Hi,
I’m trying to test the development of my own submission using the steps outlined in the runtime repo. I’m struggling with a few items and perhaps you could clarify them for me:
It seems there needs to be a directory named submission in order for it to create the submission.zip file. ‘SUBMISSION_TRACK=fincrime make pack-submission’ only worked once I manually added the submission directory.
I’ve edited my .yml file, but
‘SUBMISSION_TRACK=fincrime SUBMISSION_TYPE=centralized make test-submission’
does not seem to use my local .yml file so none of my packages are being loaded into the environment? Do I need to wait until the Pull Request is merged? Can I test this locally?
I’m unclear about the pred_format.csv file - I don’t see it in the repo, are we supposed to add it, if so, where?
That is correct. Thanks for reporting—we will fix the make recipes to create that directory if it doesn’t already exist.
The dependencies are installed from environment-*.yml at image build time, and not at container run time. If you would like to test your submission locally with local dependency changes, you can build the image yourself and then use the local image.
The make build command will build an image from your local copies of environment-*.yml. You can optionally explicitly specify CPU_OR_GPU=cpu or CPU_OR_GPU=gpu.
By default, if a local image exists, it will use that when you run make test-submission. You can explicitly override which image to use (if you also have the official image pulled) with the SUBMISSION_IMAGE variable.
We don’t currently have the predictions format files available for download, but we will add them. I will update here when those are available. In the meantime, you can see the documented specifications in the challenge documentation and create your own.
Thanks, can you tell me where the predictions format files will be located in the repo? Also, how will the current Centralized Submission Testing work with the .yml files since the Pull Requests have yet to be merged?
The predictions format files are always named predictions_format.csv and will be located in the test/ directory within the centralized case, or within each test/{partition_name}/ directory for the federated case.
Here is a file tree that should be instructive for how to set things up locally in the runtime repository:
Submissions made through the provided infrastructure will always use the latest official image, so you won’t be able to run those with any dependencies that are still in open pull requests. Thanks for your patience—we’ll try to get your pull request reviewed soon.
Hi,
I have created my local image, it has my local dependancies and it begins to run my code, however, after reading in the swift and bank data (centralized version) it fails with a cryptic ‘/tmp/tmpt3ppoeij: line 3: 99 Killed python main_centralized_train.py’ - basically any attempt to manipulate the dataframes after the data is loaded causes a failure. The only thing I can come up with is that it’s a RAM related issue. The code runs fine when its outside the image. Does the image significantly reduce the available RAM, does this error message provide any insight from your end? I’m running a Mac, M2, 24GB - no gpu.

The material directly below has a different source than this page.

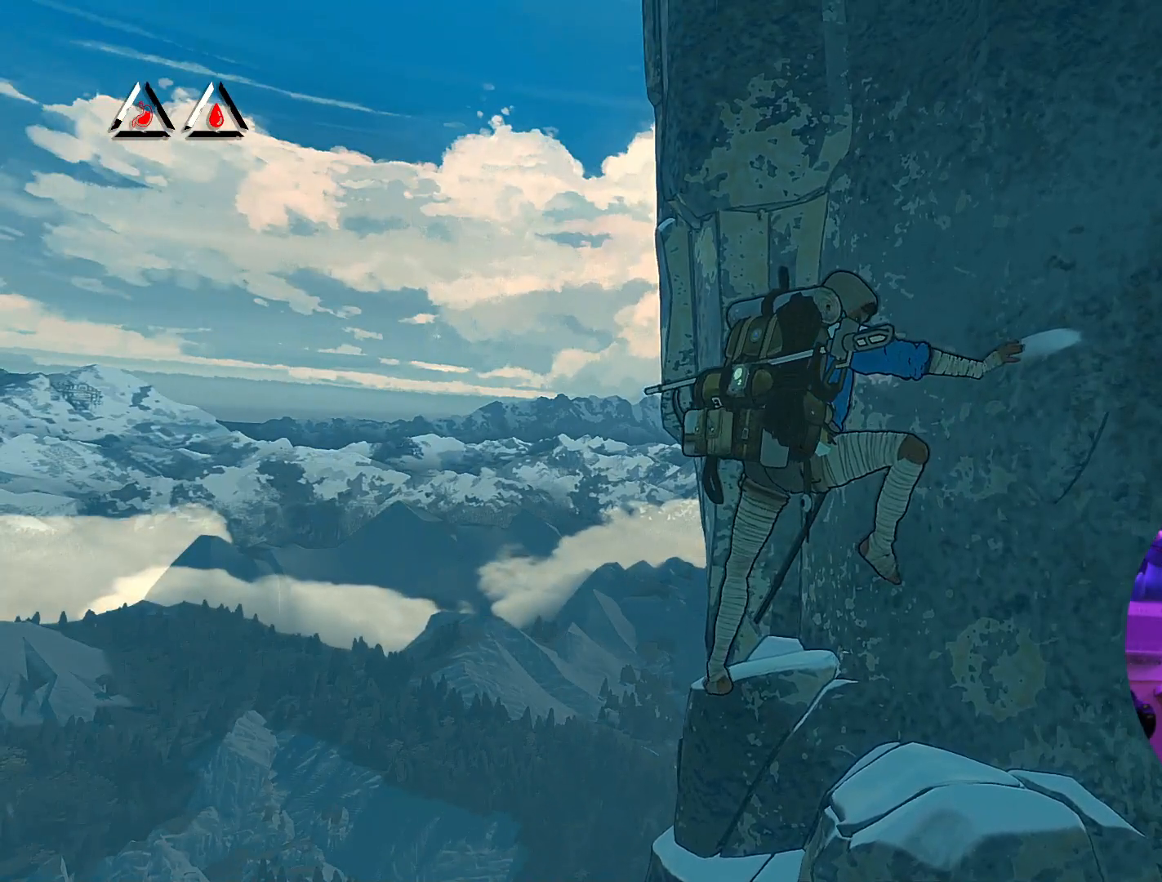
{"dt_ms": 500, "buttons": [], "left_stick": "center", "right_stick": "center", "events": [[117, "right_stick", "right"], [217, "left_stick", "center"], [367, "left_stick", "down-left"], [500, "left_stick", "center"], [500, "right_stick", "center"]]}
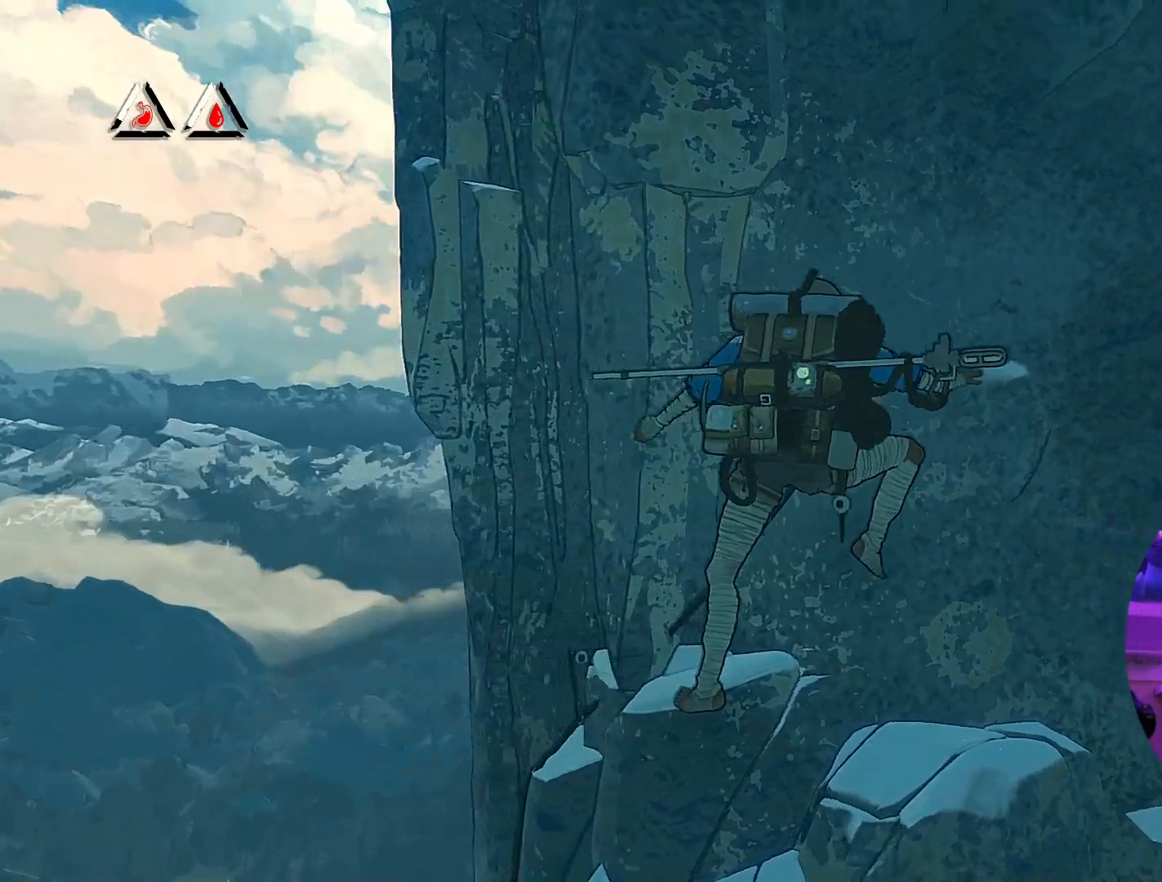
{"dt_ms": 500, "buttons": [], "left_stick": "down", "right_stick": "center", "events": [[283, "left_stick", "left"], [417, "right_stick", "down-right"], [450, "left_stick", "down"], [500, "right_stick", "center"]]}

Thanks for this file tree. Is there a reason the file data/fincrime/centralized/test/data.json doesn’t contain a line for the file predictions_format.csv, since that is a required entry?
If you take a look at how the evaluation runner is implemented, the predictions format file is separately specified as an input argument when calling provided client factories.
Hi,
I’ve changed the shm-size to 24g in two places in the makefile, deleted the local image using Docker Desktop, rebuilt the image and re-ran the code - same or similar error. When I rebuild the image it doesn’t seem to build from scratch but from cache, but my logs show 24g for the shm-size instead of 8g. Are there settings I need for my local Docker setup - I just installed Docker with the default installation on a Mac?
Aha! I answered my own question - Docker defaults to 2gb at installation on a Mac. I upped it to 24gb and it works now. So, you need to change the makefile and check the memory settings in Docker.